The 23-year-old is only the fifth woman in the gymnastic history to land a Produnova vault. Karnataka's Sukri Bommagowda, known as "Nightingale of Halakki", has been named for Padma Shri for performing tribal folk music for 58 years. School dropout Jitendra Haripal, popular as "Rangabati ki Awaz", has been selected for Padma Shri for his contribution to Odhisa's most popular recorded song "Rangabati" and being a top exponent of Kosli-Sambalpuri music.
Ela Ahmad, 81, from Assam has been selected for Padma Shri for running the only magazine for women in the northeast since 1970. "Granny with a sword", 76-year-old Meenaakshi Amma from Kerala, who began her martial art classes at the age of seven, has also been chosen for Padma Shri. She is the country's oldest woman Kalaripayattu exponent and has been practising and teaching martial arts for more than 68 years.
Kalaripayattu originated from south-west Kerala and is believed to be the root of Chinese martial arts. Volunteer fire fighter Bipin Ganatra from West Bengal has will be decorated with Padma Shri. He is the only person apart from fire brigade officials who has been to almost every fire accident site in Kolkata in the last 40 years.
The 59-year-old decided to devote his life to helping people caught in fire after losing his brother to an inferno. Dr Suniti Solomon, who diagnosed the first AIDS case in India in 1985, has figured in the Padma Shri list posthumously. "Highway Messiah" Dr Subroto Das has also been named for Padma Shri. He is one of the pioneers in bringing medical relief to accident victims on national highways. Das, 51, hails from Gujarat.
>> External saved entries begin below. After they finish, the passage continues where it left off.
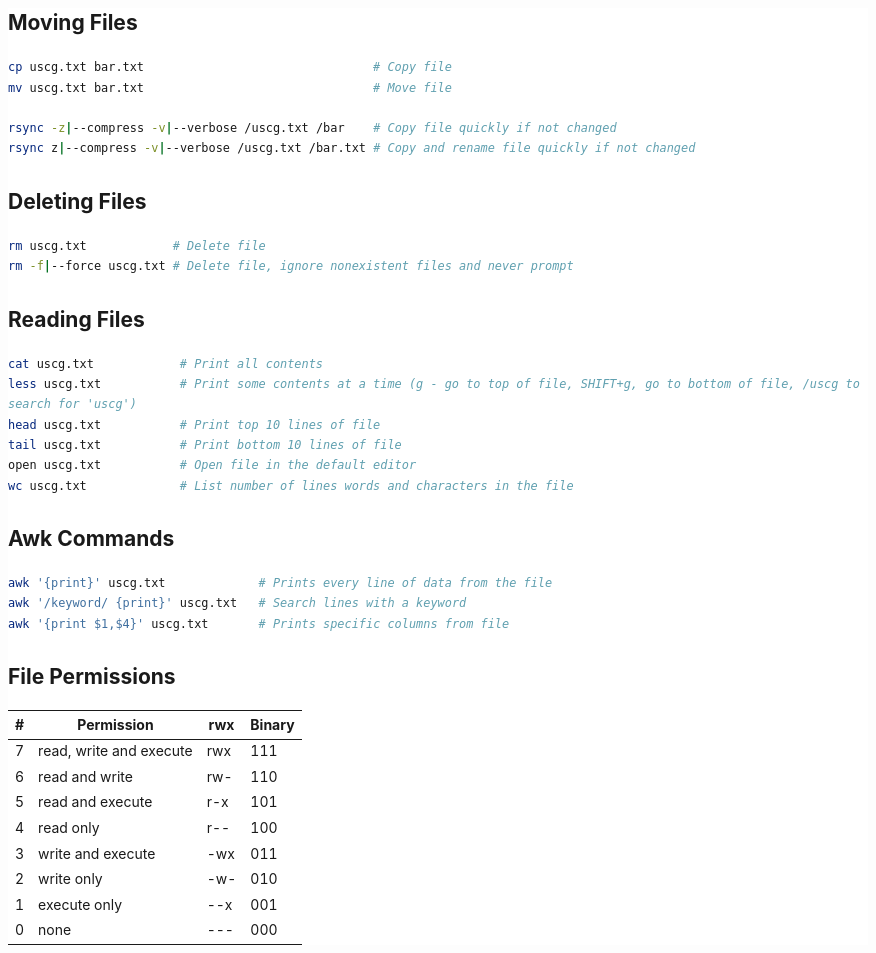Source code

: <a name="movingfiles"/>

## Moving Files

```bash
cp uscg.txt bar.txt                                # Copy file
mv uscg.txt bar.txt                                # Move file

rsync -z|--compress -v|--verbose /uscg.txt /bar    # Copy file quickly if not changed
rsync z|--compress -v|--verbose /uscg.txt /bar.txt # Copy and rename file quickly if not changed
```

<a name="deletingfiles"/>

## Deleting Files

```bash
rm uscg.txt            # Delete file
rm -f|--force uscg.txt # Delete file, ignore nonexistent files and never prompt
```

<a name="readingfiles"/>

## Reading Files

```bash
cat uscg.txt            # Print all contents
less uscg.txt           # Print some contents at a time (g - go to top of file, SHIFT+g, go to bottom of file, /uscg to search for 'uscg')
head uscg.txt           # Print top 10 lines of file
tail uscg.txt           # Print bottom 10 lines of file
open uscg.txt           # Open file in the default editor
wc uscg.txt             # List number of lines words and characters in the file
```

<a name="awkcommands"/>

## Awk Commands

```bash
awk '{print}' uscg.txt             # Prints every line of data from the file
awk '/keyword/ {print}' uscg.txt   # Search lines with a keyword
awk '{print $1,$4}' uscg.txt       # Prints specific columns from file
```

<a name="filepermissions"/>

## File Permissions

| # | Permission              | rwx | Binary |
| - | -                       | -   | -      |
| 7 | read, write and execute | rwx | 111    |
| 6 | read and write          | rw- | 110    |
| 5 | read and execute        | r-x | 101    |
| 4 | read only               | r-- | 100    |
| 3 | write and execute       | -wx | 011    |
| 2 | write only              | -w- | 010    |
| 1 | execute only            | --x | 001    |
| 0 | none                    | --- | 000    |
He started the Lifeline Foundation after he met with an accident. Today, he provides emergency medical services on the highway network spanning 4,000 kilometres in Maharashtra, Kerala, Rajasthan and West Bengal. Girish Bharadwaj, 66-year-old social worker from Karnataka, also known as "Sethu (bridge) Bandhu", has to his credit building of more than 100 low-cost and eco-friendly suspension bridges connecting remote villages across India. He has also been selected for Padma Shri.
The Padma Shri award list has Anuradha Koirala, a 67-year Nepalese woman, who has been instrumental in rescuing and rehabilitating 12,000 sex trafficking victims and prevented 45,000 from being trafficked. Karimul Haque (52), a tea garden worker affectionately called "Ambulance Dada", hails from West Bengal's Jalpaiguri, will be decorated with the award for converting his bike into an ambulance offering a 24x7 service. He innovated the bike ambulance after he could not save his mother due to the lack of such an emergency vehicle.
Another person in the Padma Shri list is "Swacchhta Doot" from Pune's Dehu village, Dr Mapuskar (88), who dedicated his life to make his village open defecation free beginning as early as in the 1960s. Balbir Singh Seechewal, 51, from Punjab will be honoured with the award for rendering social service and resurrecting 160-km-long river Kali Bein in the state by mobilising local youths and volunteers in the mission. He goes by many names like "Rastewale Baba" (one who makes path), "Sadakanwale Baba" (one who lays roads) and "Eco Baba" (one who works for environment).
Gujarat's Genabhai Dargabhai Patel (52) is a "divyang" farmer and has taken huge efforts to make his drought-hit village in Banaskantha district become the largest producer of pomegranate in the country. Also known as "Anar Dada", he will be conferred Padma Shri.